Your task >>
Reproduce every one of the entries below word for word, keeping their order unchanged.

──────── Material for this task

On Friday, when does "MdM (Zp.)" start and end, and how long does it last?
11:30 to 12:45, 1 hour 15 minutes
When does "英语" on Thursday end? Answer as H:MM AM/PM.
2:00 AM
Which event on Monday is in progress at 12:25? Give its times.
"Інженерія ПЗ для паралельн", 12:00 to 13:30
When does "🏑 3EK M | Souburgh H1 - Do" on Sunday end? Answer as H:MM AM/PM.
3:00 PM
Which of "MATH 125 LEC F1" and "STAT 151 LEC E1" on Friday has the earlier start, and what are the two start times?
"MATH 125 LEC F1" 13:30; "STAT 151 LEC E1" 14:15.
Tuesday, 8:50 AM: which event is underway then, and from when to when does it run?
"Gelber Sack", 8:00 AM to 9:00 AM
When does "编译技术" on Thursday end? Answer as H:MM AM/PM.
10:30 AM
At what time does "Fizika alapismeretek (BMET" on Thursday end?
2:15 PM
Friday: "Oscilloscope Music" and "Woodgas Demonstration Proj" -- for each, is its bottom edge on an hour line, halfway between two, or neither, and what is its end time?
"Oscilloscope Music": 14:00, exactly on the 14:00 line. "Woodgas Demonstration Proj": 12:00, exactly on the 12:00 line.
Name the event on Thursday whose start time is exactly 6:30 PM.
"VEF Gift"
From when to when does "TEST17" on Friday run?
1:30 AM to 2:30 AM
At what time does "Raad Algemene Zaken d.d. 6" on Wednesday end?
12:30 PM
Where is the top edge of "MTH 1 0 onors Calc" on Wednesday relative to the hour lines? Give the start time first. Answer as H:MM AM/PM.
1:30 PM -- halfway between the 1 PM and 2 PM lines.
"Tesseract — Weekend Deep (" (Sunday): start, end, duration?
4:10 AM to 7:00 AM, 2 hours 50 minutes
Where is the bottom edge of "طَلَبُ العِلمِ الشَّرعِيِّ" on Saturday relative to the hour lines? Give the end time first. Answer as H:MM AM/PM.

────────────────

Result for this task >>
On Friday, when does "MdM (Zp.)" start and end, and how long does it last?
11:30 to 12:45, 1 hour 15 minutes
When does "英语" on Thursday end? Answer as H:MM AM/PM.
2:00 AM
Which event on Monday is in progress at 12:25? Give its times.
"Інженерія ПЗ для паралельн", 12:00 to 13:30
When does "🏑 3EK M | Souburgh H1 - Do" on Sunday end? Answer as H:MM AM/PM.
3:00 PM
Which of "MATH 125 LEC F1" and "STAT 151 LEC E1" on Friday has the earlier start, and what are the two start times?
"MATH 125 LEC F1" 13:30; "STAT 151 LEC E1" 14:15.
Tuesday, 8:50 AM: which event is underway then, and from when to when does it run?
"Gelber Sack", 8:00 AM to 9:00 AM
When does "编译技术" on Thursday end? Answer as H:MM AM/PM.
10:30 AM
At what time does "Fizika alapismeretek (BMET" on Thursday end?
2:15 PM
Friday: "Oscilloscope Music" and "Woodgas Demonstration Proj" -- for each, is its bottom edge on an hour line, halfway between two, or neither, and what is its end time?
"Oscilloscope Music": 14:00, exactly on the 14:00 line. "Woodgas Demonstration Proj": 12:00, exactly on the 12:00 line.
Name the event on Thursday whose start time is exactly 6:30 PM.
"VEF Gift"
From when to when does "TEST17" on Friday run?
1:30 AM to 2:30 AM
At what time does "Raad Algemene Zaken d.d. 6" on Wednesday end?
12:30 PM
Where is the top edge of "MTH 1 0 onors Calc" on Wednesday relative to the hour lines? Give the start time first. Answer as H:MM AM/PM.
1:30 PM -- halfway between the 1 PM and 2 PM lines.
"Tesseract — Weekend Deep (" (Sunday): start, end, duration?
4:10 AM to 7:00 AM, 2 hours 50 minutes
Where is the bottom edge of "طَلَبُ العِلمِ الشَّرعِيِّ" on Saturday relative to the hour lines? Give the end time first. Answer as H:MM AM/PM.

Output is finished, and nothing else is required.